The tax, aimed at encouraging environmentally friendly commercial transport, imposes new levies on French and foreign vehicles transporting commercial goods weighing over 3.5 tonnes.
It came under fire from farmers and food sector workers across the country, but especially in Brittany, where the economy is heavily dependent on agriculture.
Violent clashes that left several people injured broke out between protesters and police in Brittany on Saturday, and another major protest is planned for this Saturday in the Breton city of Quimper.
Protest organisers vowed to press ahead with demonstrations despite the suspension.
"This is not enough," Christian Troadec, the mayor of the town of Carhaix and a key protest organiser, told AFP.
"Brittany is demanding the permanent suspension of the ecotax, especially since we don't know how long this moratorium will last," he said.
Ayrault and other ministers called for calm.
"Everyone must take their responsibilities now," Agriculture Minister Stephane Le Foll said. "We need to be able to calm things down and return to the path of dialogue."
The ecotax was adopted by Nicolas Sarkozy's centre-right UMP government in 2009, but its implementation has repeatedly been put off.

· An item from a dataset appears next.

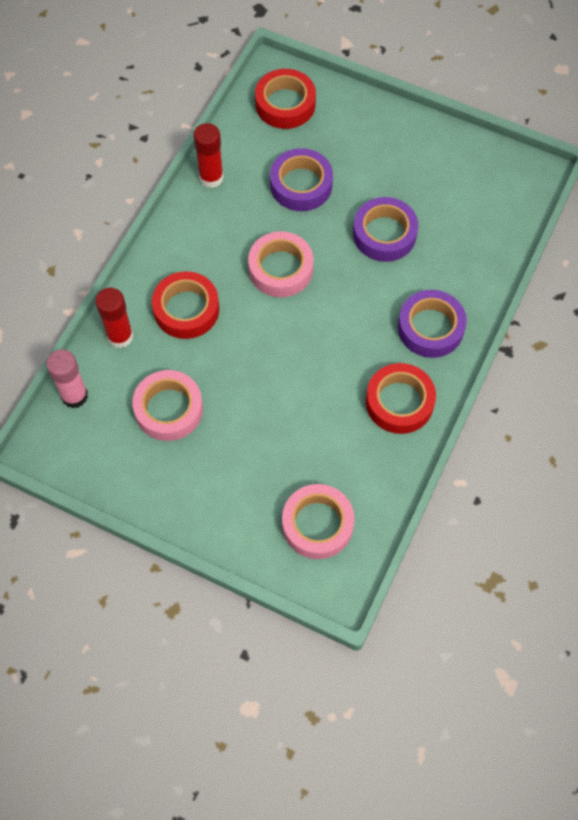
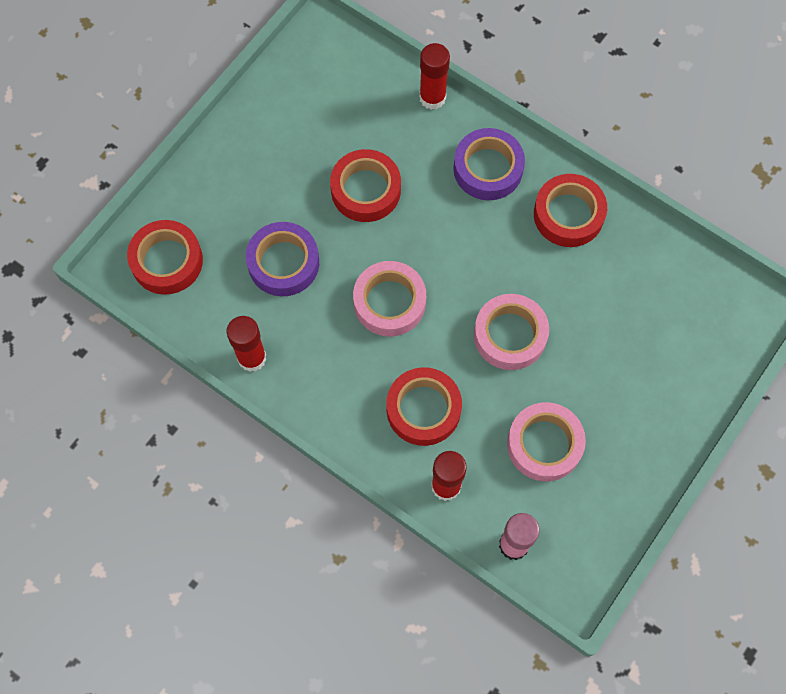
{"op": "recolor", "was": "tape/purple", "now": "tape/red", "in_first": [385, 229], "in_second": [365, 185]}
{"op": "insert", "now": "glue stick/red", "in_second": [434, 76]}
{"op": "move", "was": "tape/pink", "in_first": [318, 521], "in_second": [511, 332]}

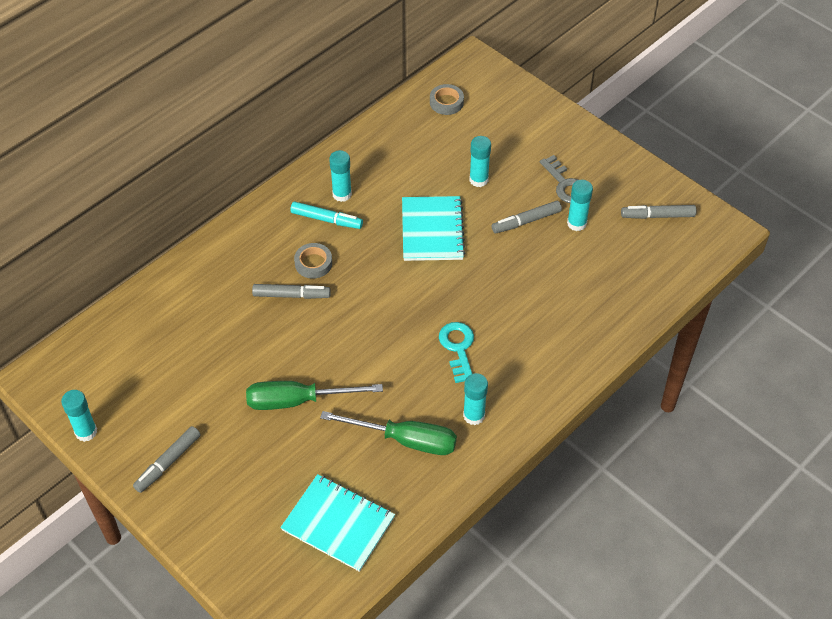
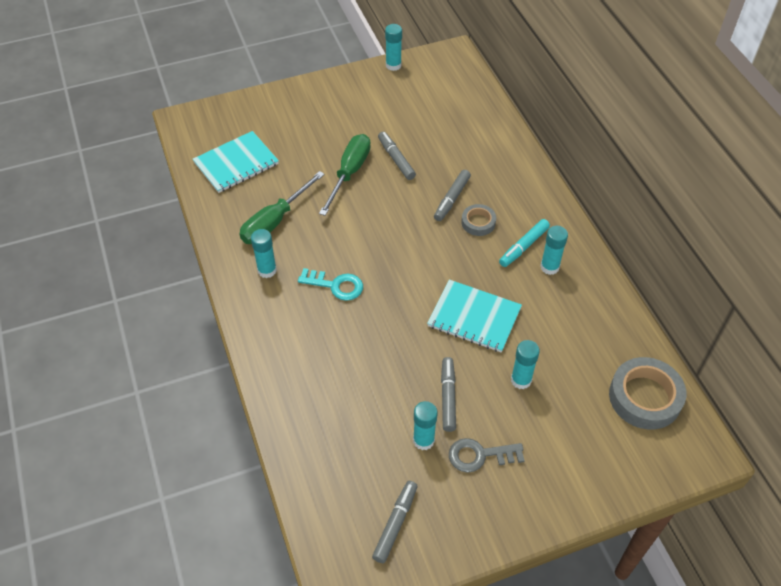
{"op": "move", "was": "marker/grey", "in_first": [167, 459], "in_second": [397, 156]}
{"op": "resize", "was": "tape/grey", "in_first": [447, 99], "in_second": [647, 393], "ratio": 1.82}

Officials said the suspension of the tax, which would raise about one billion euros per year, would last at least several months.
Environmentalists slammed the government for postponing the tax, with Green MEP Jose Bove calling the move "pathetic" and an "incredible retreat".
France's Greens rule in coalition with the Socialists but there was no immediate reaction to the move from the party's two ministers.
Hollande's government has put forward a number of controversial tax ideas since the Socialists took power in mid-2012, including the tax on earnings from savings accounts that was cancelled on Sunday.
The plan would have harmonised tax rates on interest earned from several different kinds of accounts at 15.5 percent and, in some cases, been retroactive back to 1997.
Opposition has also been growing to a proposed 75 percent tax rate on high earners, which the government is planning again after a first attempt at the tax was ruled unconstitutional.
French football clubs announced last week they will go on strike at the end of November in protest against the tax -- in the first lockdown in the professional French game since 1972.
Echoing arguments used by other corporate opponents, the clubs said the tax will make it harder to attract top-flight talent to France.
Eight French football officials, including six club presidents, are to meet Hollande on Thursday to discuss the tax.